> _Prompt_: Return every row below that contains the string "pixels", copying each one in full. Case counts.

> _Dataset extract_:
^^^^^^^^

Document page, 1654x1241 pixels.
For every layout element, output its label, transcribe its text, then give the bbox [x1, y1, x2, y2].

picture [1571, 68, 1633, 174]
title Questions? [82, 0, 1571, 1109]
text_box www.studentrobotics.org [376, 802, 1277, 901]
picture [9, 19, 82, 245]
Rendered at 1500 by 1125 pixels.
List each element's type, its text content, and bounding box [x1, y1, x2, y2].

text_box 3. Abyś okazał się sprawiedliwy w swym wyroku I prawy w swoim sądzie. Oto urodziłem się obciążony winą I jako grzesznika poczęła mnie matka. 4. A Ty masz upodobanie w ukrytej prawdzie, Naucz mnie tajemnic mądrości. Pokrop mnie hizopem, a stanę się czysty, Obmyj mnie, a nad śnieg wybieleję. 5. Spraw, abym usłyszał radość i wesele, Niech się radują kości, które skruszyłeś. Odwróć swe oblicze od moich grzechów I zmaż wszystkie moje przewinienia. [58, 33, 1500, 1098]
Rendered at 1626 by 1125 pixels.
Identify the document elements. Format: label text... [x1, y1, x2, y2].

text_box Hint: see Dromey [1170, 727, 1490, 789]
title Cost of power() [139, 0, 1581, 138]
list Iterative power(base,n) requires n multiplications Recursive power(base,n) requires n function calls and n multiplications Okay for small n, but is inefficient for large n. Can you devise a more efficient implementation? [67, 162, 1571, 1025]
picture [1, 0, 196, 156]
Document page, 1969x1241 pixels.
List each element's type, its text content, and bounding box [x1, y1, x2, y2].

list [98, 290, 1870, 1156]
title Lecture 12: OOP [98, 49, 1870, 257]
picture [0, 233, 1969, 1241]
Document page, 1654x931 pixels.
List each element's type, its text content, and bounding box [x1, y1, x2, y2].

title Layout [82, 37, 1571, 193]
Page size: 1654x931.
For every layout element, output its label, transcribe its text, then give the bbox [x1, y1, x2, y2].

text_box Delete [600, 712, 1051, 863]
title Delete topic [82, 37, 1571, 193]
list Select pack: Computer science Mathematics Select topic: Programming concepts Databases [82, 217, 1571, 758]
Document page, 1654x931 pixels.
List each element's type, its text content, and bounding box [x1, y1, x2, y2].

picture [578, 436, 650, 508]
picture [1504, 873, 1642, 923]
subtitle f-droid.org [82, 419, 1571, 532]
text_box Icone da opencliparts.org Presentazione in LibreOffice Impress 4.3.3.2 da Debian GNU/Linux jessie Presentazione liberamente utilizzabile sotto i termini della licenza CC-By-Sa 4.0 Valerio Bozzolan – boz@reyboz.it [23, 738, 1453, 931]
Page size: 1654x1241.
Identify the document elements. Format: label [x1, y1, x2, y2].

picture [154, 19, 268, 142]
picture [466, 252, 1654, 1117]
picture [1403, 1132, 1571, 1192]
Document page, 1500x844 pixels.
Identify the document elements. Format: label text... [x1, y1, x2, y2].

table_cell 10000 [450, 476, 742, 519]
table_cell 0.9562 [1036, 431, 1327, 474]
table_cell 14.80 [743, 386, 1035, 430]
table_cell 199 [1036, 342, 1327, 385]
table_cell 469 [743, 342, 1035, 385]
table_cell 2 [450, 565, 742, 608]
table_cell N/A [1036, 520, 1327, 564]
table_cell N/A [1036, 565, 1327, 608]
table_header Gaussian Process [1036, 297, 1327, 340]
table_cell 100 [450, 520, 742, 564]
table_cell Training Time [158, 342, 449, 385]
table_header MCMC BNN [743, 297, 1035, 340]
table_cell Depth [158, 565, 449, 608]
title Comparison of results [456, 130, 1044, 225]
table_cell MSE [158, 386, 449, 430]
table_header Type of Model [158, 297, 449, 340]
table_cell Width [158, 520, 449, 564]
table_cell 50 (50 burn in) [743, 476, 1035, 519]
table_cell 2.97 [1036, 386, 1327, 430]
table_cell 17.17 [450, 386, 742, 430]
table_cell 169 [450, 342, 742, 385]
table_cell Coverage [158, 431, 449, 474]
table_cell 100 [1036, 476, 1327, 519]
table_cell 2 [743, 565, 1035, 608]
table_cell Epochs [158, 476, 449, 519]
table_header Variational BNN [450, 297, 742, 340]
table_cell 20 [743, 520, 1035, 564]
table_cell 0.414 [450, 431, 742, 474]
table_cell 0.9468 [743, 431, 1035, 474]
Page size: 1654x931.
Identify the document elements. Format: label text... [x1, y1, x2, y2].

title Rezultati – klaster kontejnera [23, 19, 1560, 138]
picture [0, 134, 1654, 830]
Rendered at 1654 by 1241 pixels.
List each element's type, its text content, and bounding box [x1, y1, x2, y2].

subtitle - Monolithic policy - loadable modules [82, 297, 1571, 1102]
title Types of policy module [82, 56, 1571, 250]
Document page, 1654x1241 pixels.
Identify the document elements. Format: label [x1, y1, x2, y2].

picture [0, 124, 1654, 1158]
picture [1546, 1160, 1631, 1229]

^^^^^^^^

> _Answer to the problem_:
Document page, 1654x1241 pixels.
Rendered at 1500 by 1125 pixels.
Rendered at 1626 by 1125 pixels.
Document page, 1969x1241 pixels.
Document page, 1654x931 pixels.
Document page, 1654x931 pixels.
Document page, 1500x844 pixels.
Rendered at 1654 by 1241 pixels.
Document page, 1654x1241 pixels.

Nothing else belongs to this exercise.